Disclaimer: I received a free review copy of this title from the publisher.
“I find that those who look on politics with contempt are usually the first to be dragged down by them.”
Daevabad has fallen to the machinations of Banu Manizheh, and her Afshin, Darayavahoush. Nahri and Ali have fled, leaving the city in the hands of a brutal conqueror who seems poised to be even crueler than the tyrant she overthrew. But Suleiman’s Seal was never meant to leave Daevabad, and the consequences reach across much of the magical world, stripping the daevas of their powers. Only Dara and Manizheh’s ifrit retain their magic, leaving the people of Daevabad helpless, though the Geziri and the shafit try to mount a resistance led by Zaynab al Qahtani. Even Ali’s mysterious marid powers seem to have been affected in strange ways, though perhaps this is because he now bears Suleiman’s Seal. Thrust unexpectedly into the human world, Ali and Nahri must decide whether to return to Daevabad and fight for the throne to which each of them might stake a claim.
While five years passed between The City of Brass and The Kingdom of Copper, Empire of Gold picks up in the immediate aftermath of the fall of Daevabad. After five years as a prisoner of the al Qahtanis, trapped in a political marriage to Ali’s brother Muntadhir, Nahri is finally free, and unexpectedly finds herself back in Cairo. Returned to her human home, and stripped of her Nahid powers, Nahri seriously considers letting Daevabad fade into memory, and apprenticing herself to her old apothecary friend Yaqub. Meanwhile, Ali’s thoughts turn to Ta Ntry, and the possibility of reuniting with his exiled mother, Queen Hatset. He has questions about his marid magic, and suspects that the answer lies in his Ayaanle heritage, which he has long been subsuming in favour of his father’s Geziri bloodline. But with Ghassan dead, and his djinn magic snuffed out, the water is calling to Ali in new ways. Neither Nahri nor Ali ever expected to be called to rule, but now the question of that potential responsibility weighs heavily on them as they look to an uncertain future.
One of the stand out features of this series has always been the complex dynamic S.A. Chakraborty created between the different magical beings of the world, and even within the ranks and classes of the djinn themselves. Those rivalries come to a head here, as Manizheh takes revenge for the deposed Nahids, having conquered Daevabad by unleashing a genocidal magic against the Geziri in The Kingdom of Copper. Though she has reclaimed the palace of her ancestors, and nominally rules the city, the various quarters remained locked tight against her, with the daevas fearing to trust such a brutal takeover, even by one of their own. Once, Manizheh was Ghassan’s prisoner, bent to his purposes, and fighting desperately to prevent the union she knew he desired. But while her past is tragic, she now she seems determined to visit that abuse upon others, willing to pay any price for power.

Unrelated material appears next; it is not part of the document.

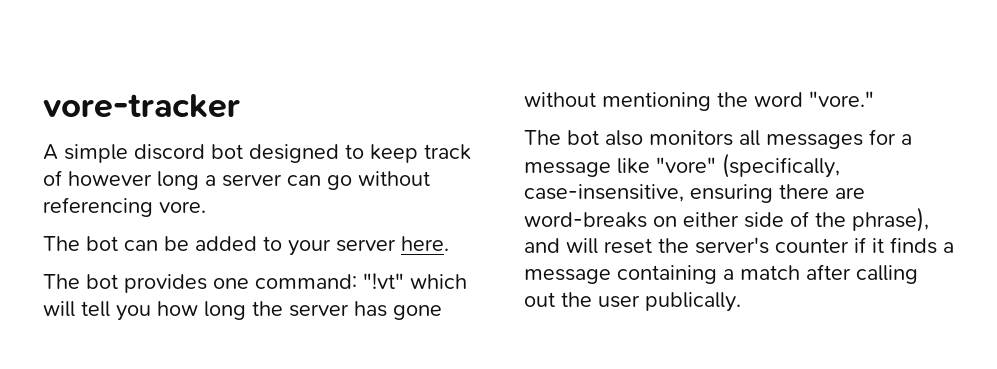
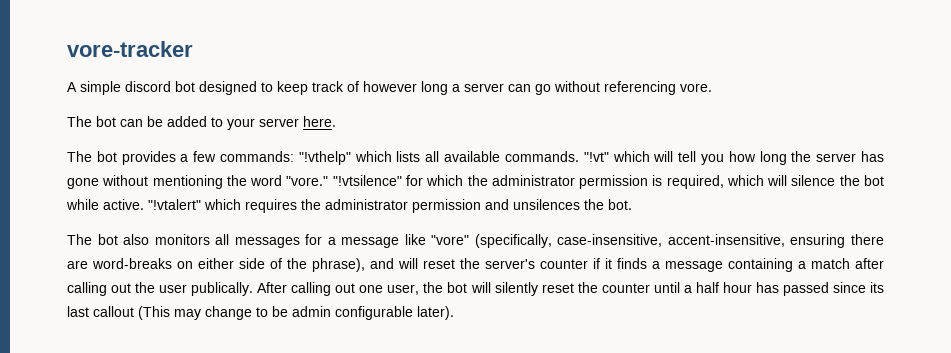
[213,274,357,289] one command: -> [180,151,579,165] a few commands: "!vthelp" which lists all available commands.
(874, 99) none -> [332,175,885,189] [66,199,632,213] "!vtsilence" for which the administrator permission is required, which will silence the bot while active. "!vtalert" which requires the administrator permission and unsilences the bot.
(684, 193) none -> [667,234,785,247] accent-insensitive,
(741, 302) none -> [257,282,884,296] [67,306,454,320] After calling out one user, the bot will silently reset the counter until a half hour has passed since its last callout (This may change to be admin configurable later).

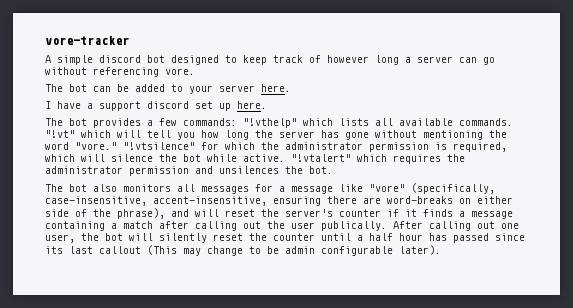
(336, 121) none -> [45,101,267,111] // I have a support discord set up here.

In the midst of all this, Dara takes center stage. As Manizheh’s long-trusted servant, and one of the only magical beings left in Daevabad, it is up to him to control the city his mistress has conquered. If he refuses, control falls to the conniving ifrit Aeshma, whose influence with Manizheh Dara already deeply mistrusts. Chakraborty delves deeper into Dara’s backstory, revealing the scene in which as a young Afshin, the Nahid council called him to Qui-zi, the massacre that would earn him the moniker Scourge. Dara may be even more hated in Daevabad than Manizheh herself, and it seems impossible for one person to hold the city against the inevitable uprising forever. Worse, Dara is tortured by the question of whether he made the wrong choice when he remained loyal to Manizheh rather than following Nahri. Manizheh seems to be turning ever further towards darkness as she seeks to replace the power she lost when Suleiman’s Seal slipped through her fingers. And Dara must face the question of what further horrors he is willing to perform in the name of the loyalty he swore to the Nahids long ago. Although a sympathetic character, Empire of Gold calls Dara to account for the orders he has willingly obeyed.
In the final volume of the Daevabad trilogy, S.A. Chakraborty delivers a whopping 784 page series ender that upends the established politics of Daevabad by delving into questions of family legacy, intergenerational trauma, monarchy, governance, genocide, authoritarianism and the distribution of power. Dara, Nahri, and Ali share narration through rotating perspectives with escalating cliffhangers, though many of Chakraborty’s other conniving, memorable characters appear as well as she brings this sprawling Islamic fantasy to its epic conclusion.